Search code examples
elasticsearchelasticsearch-7

Elastic search score documents based on how close numerically a string is


Assuming we have documents with the following format in elastic indexed:

{
  "street": "Adenauer Allee",
  "number": "119",
  "zipcode": "53113"
}

and we have a query like:

{
    "from": 0,
    "size": 1,
    "query": {
        "bool": {
            "must": [
                {
                    "match": {
                        "zipcode": {
                            "query": "53113",
                            "fuzziness": "0"
                        }
                    }
                },
                {
                    "match": {
                        "street": {
                            "query": "Adenauer Allee",
                            "fuzziness": "auto"
                        }
                    }
                }
            ],
            "should": [
                {
                    "match": {
                        "number": {
                            "query": "119"
                        }
                    }
                } 
            ]
        }
    }
}

Now let's say that our index contains 3 documents with

street: "Adenauer Allee"
zipcode: "53113"

and they have different house numbers like:

doc1: number: "11"
doc2: number: "120"
doc3: number: "10a"

(Notice the "a" in doc3).

The above query will return as a result doc1 with number "11" (since it's closer alphanumerically).

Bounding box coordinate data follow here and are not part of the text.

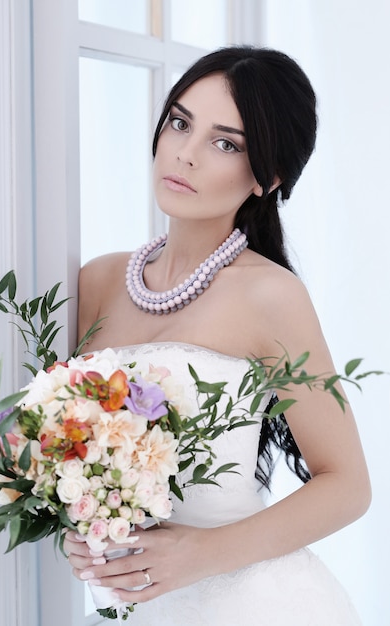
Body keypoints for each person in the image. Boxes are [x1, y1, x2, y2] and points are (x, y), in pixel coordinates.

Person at [64, 46, 370, 625]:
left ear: (268, 177)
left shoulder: (270, 296)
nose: (185, 153)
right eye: (180, 122)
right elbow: (73, 453)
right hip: (137, 604)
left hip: (257, 604)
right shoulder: (98, 281)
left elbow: (348, 486)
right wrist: (79, 527)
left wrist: (200, 555)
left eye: (225, 142)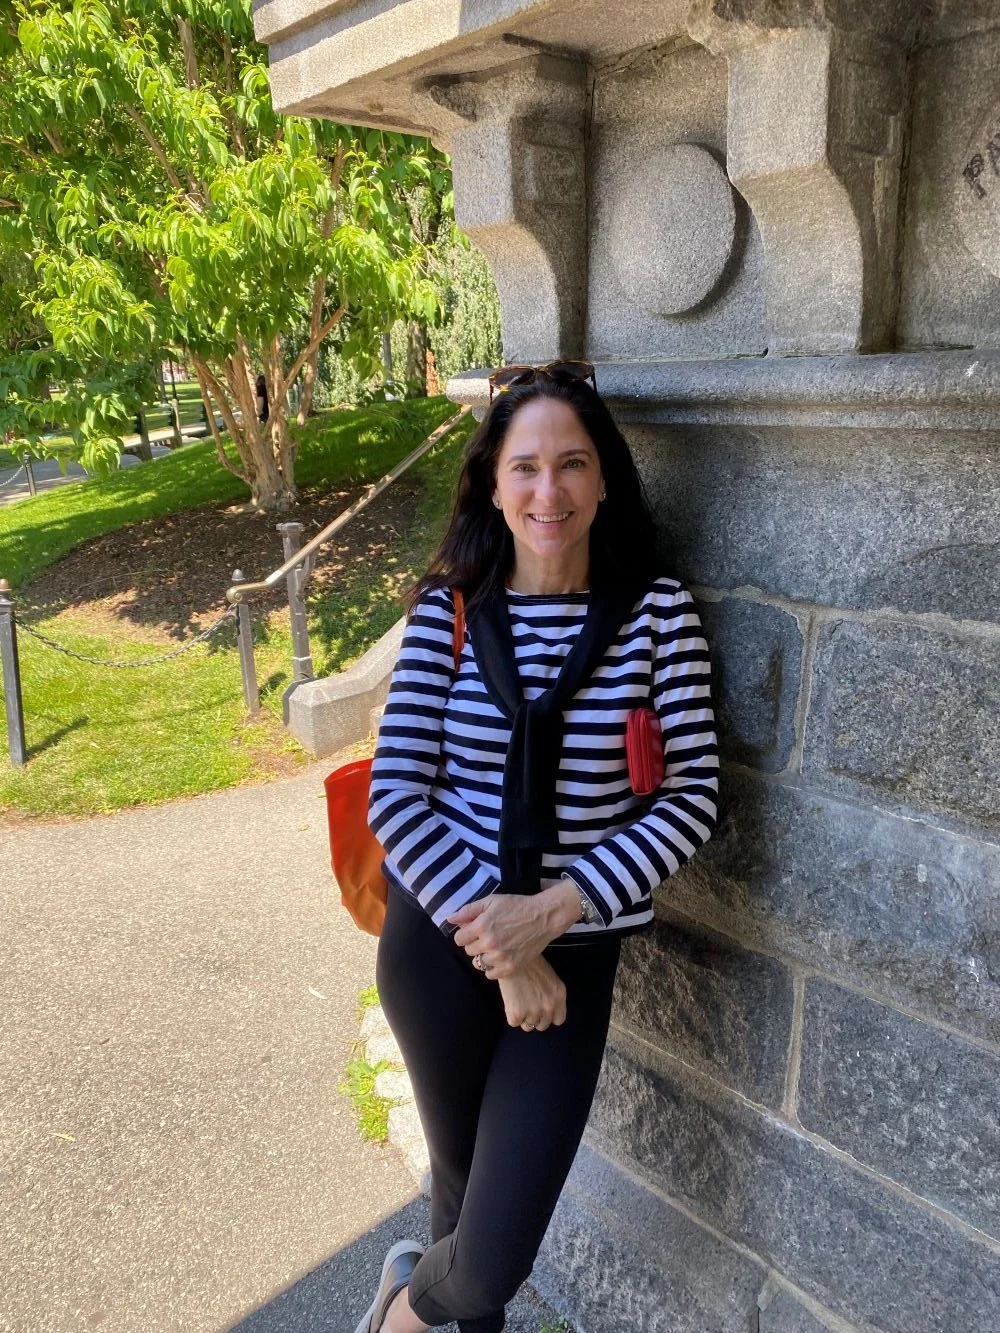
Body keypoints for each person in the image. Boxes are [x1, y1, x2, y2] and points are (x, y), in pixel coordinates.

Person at [358, 361, 719, 1333]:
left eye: (571, 464)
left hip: (572, 960)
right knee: (462, 1194)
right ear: (491, 483)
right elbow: (396, 800)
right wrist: (502, 945)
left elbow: (690, 799)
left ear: (605, 479)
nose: (547, 490)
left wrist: (553, 912)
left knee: (490, 1256)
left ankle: (399, 1306)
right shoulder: (449, 613)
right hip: (438, 952)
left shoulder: (657, 617)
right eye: (524, 467)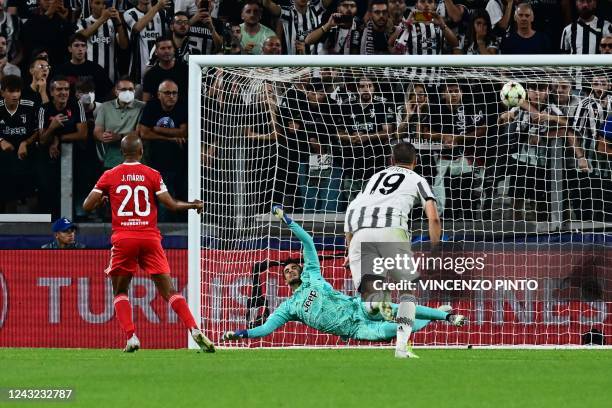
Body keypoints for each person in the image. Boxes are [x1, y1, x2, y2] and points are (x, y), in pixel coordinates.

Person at [222, 206, 464, 356]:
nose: (291, 271)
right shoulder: (288, 308)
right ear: (284, 280)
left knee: (390, 308)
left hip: (356, 308)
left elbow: (307, 241)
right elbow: (265, 329)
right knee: (396, 329)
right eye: (287, 271)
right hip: (354, 328)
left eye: (294, 267)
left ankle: (446, 316)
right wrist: (240, 334)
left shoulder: (312, 275)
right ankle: (432, 316)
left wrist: (287, 219)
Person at [82, 134, 215, 353]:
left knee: (120, 291)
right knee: (169, 290)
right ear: (142, 151)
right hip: (150, 238)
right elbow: (170, 204)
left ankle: (131, 336)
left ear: (122, 152)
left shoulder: (110, 175)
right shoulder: (152, 174)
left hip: (124, 238)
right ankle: (193, 328)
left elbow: (87, 205)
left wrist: (104, 198)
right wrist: (192, 205)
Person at [344, 142, 442, 358]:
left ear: (391, 160)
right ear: (415, 162)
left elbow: (352, 209)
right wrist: (436, 249)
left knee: (370, 298)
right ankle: (400, 346)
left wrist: (349, 247)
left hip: (360, 234)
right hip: (392, 231)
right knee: (408, 292)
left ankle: (376, 302)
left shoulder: (373, 179)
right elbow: (433, 217)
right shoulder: (418, 179)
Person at [138, 79, 187, 221]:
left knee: (177, 194)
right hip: (155, 161)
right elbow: (144, 133)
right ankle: (163, 231)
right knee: (162, 197)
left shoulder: (182, 106)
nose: (171, 96)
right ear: (159, 95)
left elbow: (184, 132)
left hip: (180, 161)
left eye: (174, 93)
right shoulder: (151, 106)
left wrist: (158, 129)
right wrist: (171, 137)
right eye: (167, 93)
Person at [0, 75, 39, 213]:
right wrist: (1, 141)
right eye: (11, 91)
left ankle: (35, 226)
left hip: (27, 154)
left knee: (31, 191)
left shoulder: (29, 106)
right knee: (7, 192)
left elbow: (38, 131)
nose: (15, 95)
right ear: (2, 92)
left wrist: (25, 142)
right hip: (4, 157)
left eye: (17, 91)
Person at [95, 76, 144, 170]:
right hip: (111, 157)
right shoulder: (105, 107)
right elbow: (97, 131)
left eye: (131, 89)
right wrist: (103, 136)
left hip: (135, 157)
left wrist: (120, 136)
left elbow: (140, 132)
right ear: (116, 91)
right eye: (124, 89)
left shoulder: (142, 107)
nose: (128, 92)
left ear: (134, 91)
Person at [76, 0, 129, 83]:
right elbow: (81, 37)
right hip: (88, 75)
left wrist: (119, 22)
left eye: (104, 4)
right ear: (91, 4)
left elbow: (124, 46)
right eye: (97, 3)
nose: (101, 6)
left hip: (111, 75)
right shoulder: (82, 22)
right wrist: (103, 18)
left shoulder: (113, 23)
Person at [53, 33, 114, 101]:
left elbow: (109, 91)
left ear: (86, 48)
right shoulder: (61, 70)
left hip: (93, 108)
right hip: (69, 109)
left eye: (83, 45)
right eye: (76, 45)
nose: (80, 49)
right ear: (70, 49)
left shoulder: (96, 69)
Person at [123, 0, 169, 83]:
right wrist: (157, 7)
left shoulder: (163, 13)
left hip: (161, 68)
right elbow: (137, 28)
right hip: (137, 70)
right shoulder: (129, 13)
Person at [262, 0, 327, 55]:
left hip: (315, 63)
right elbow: (266, 3)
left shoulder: (316, 9)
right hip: (293, 65)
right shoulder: (287, 12)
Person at [141, 36, 188, 103]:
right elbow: (145, 102)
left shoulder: (185, 70)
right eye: (163, 48)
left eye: (169, 48)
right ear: (156, 51)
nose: (166, 51)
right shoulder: (150, 75)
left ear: (174, 50)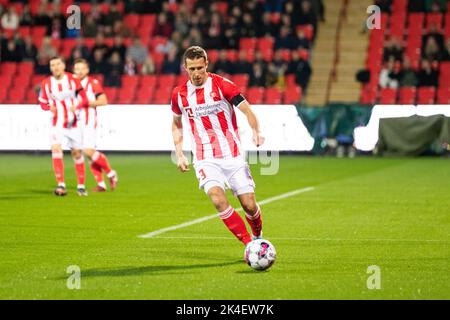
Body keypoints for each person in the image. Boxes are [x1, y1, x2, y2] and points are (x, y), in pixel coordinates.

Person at [171, 46, 265, 247]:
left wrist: (257, 131)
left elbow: (247, 111)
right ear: (185, 68)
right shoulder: (179, 94)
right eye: (191, 69)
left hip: (232, 155)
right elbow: (176, 123)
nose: (196, 73)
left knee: (248, 205)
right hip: (204, 157)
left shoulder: (223, 86)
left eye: (199, 68)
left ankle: (257, 235)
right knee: (217, 198)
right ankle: (250, 245)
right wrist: (179, 154)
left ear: (206, 64)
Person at [38, 56, 89, 196]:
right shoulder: (46, 83)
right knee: (56, 149)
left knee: (77, 153)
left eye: (57, 64)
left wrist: (77, 106)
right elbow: (42, 102)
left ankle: (81, 186)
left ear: (63, 65)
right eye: (52, 65)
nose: (55, 67)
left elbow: (84, 98)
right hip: (56, 122)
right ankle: (61, 185)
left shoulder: (73, 79)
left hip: (73, 122)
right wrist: (49, 107)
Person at [73, 58, 118, 192]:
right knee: (86, 153)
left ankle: (111, 173)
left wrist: (85, 103)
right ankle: (101, 184)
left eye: (82, 68)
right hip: (76, 122)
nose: (80, 71)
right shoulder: (71, 84)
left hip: (89, 120)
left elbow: (103, 100)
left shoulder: (93, 83)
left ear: (87, 70)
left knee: (88, 150)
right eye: (77, 69)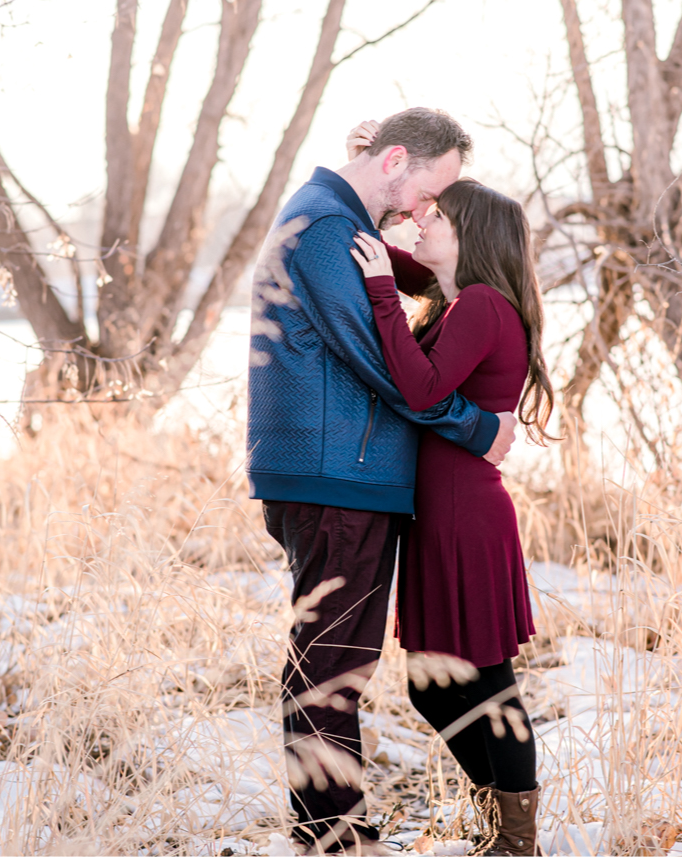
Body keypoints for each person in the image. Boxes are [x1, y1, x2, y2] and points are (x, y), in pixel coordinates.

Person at [247, 108, 518, 855]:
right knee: (330, 670)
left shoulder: (332, 217)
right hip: (340, 479)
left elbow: (415, 289)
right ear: (396, 159)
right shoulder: (329, 229)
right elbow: (384, 365)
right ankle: (337, 841)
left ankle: (332, 833)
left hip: (339, 474)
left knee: (331, 665)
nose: (422, 210)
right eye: (430, 188)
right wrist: (482, 430)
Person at [350, 176, 550, 857]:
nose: (422, 224)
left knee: (488, 683)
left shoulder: (483, 306)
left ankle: (516, 844)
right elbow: (398, 257)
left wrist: (381, 291)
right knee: (433, 688)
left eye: (437, 217)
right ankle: (500, 823)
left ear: (472, 236)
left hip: (465, 516)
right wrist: (380, 192)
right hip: (440, 516)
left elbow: (422, 386)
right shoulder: (456, 298)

Desired behavior is to return first the document with the closest numerical value. In the above scenario this is doc2 with number "120".

How can I achieve that?

Elastic search info:

{
"name": "193a315bccae",
"cluster_name": "demo",
"cluster_uuid": "kg3tZZOyqOgqTbn_elqs_g",
"version": {
"number": "7.5.1",
"build_flavor": "default",
"build_type": "docker",
"build_hash": "3ae9ac9a93c95bd0cdc054951cf95d88e1e18d96",
"build_date": "2019-12-16T22:57:37.835892Z",
"build_snapshot": false,
"lucene_version": "8.3.0",
"minimum_wire_compatibility_version": "6.8.0",
"minimum_index_compatibility_version": "6.0.0-beta1"
},
"tagline": "You Know, for Search"
}

Solution

  • The script_score-query allows you to implement your custom scoring logic (see Elasticsearch reference: Script Score Query). Rather than implementing your own script, you can also use one of the predefined decay functions for numeric fields, assuming that you "cleaned-up" the street numbers from characters (you can can convert number into a multi-field and store the numeric part of it separately, e.g. number.numeric)

    In previous versions of Elasticsearch you can use the function_score-query to implement the same logic (see Elasticsearch reference: Function Score Query).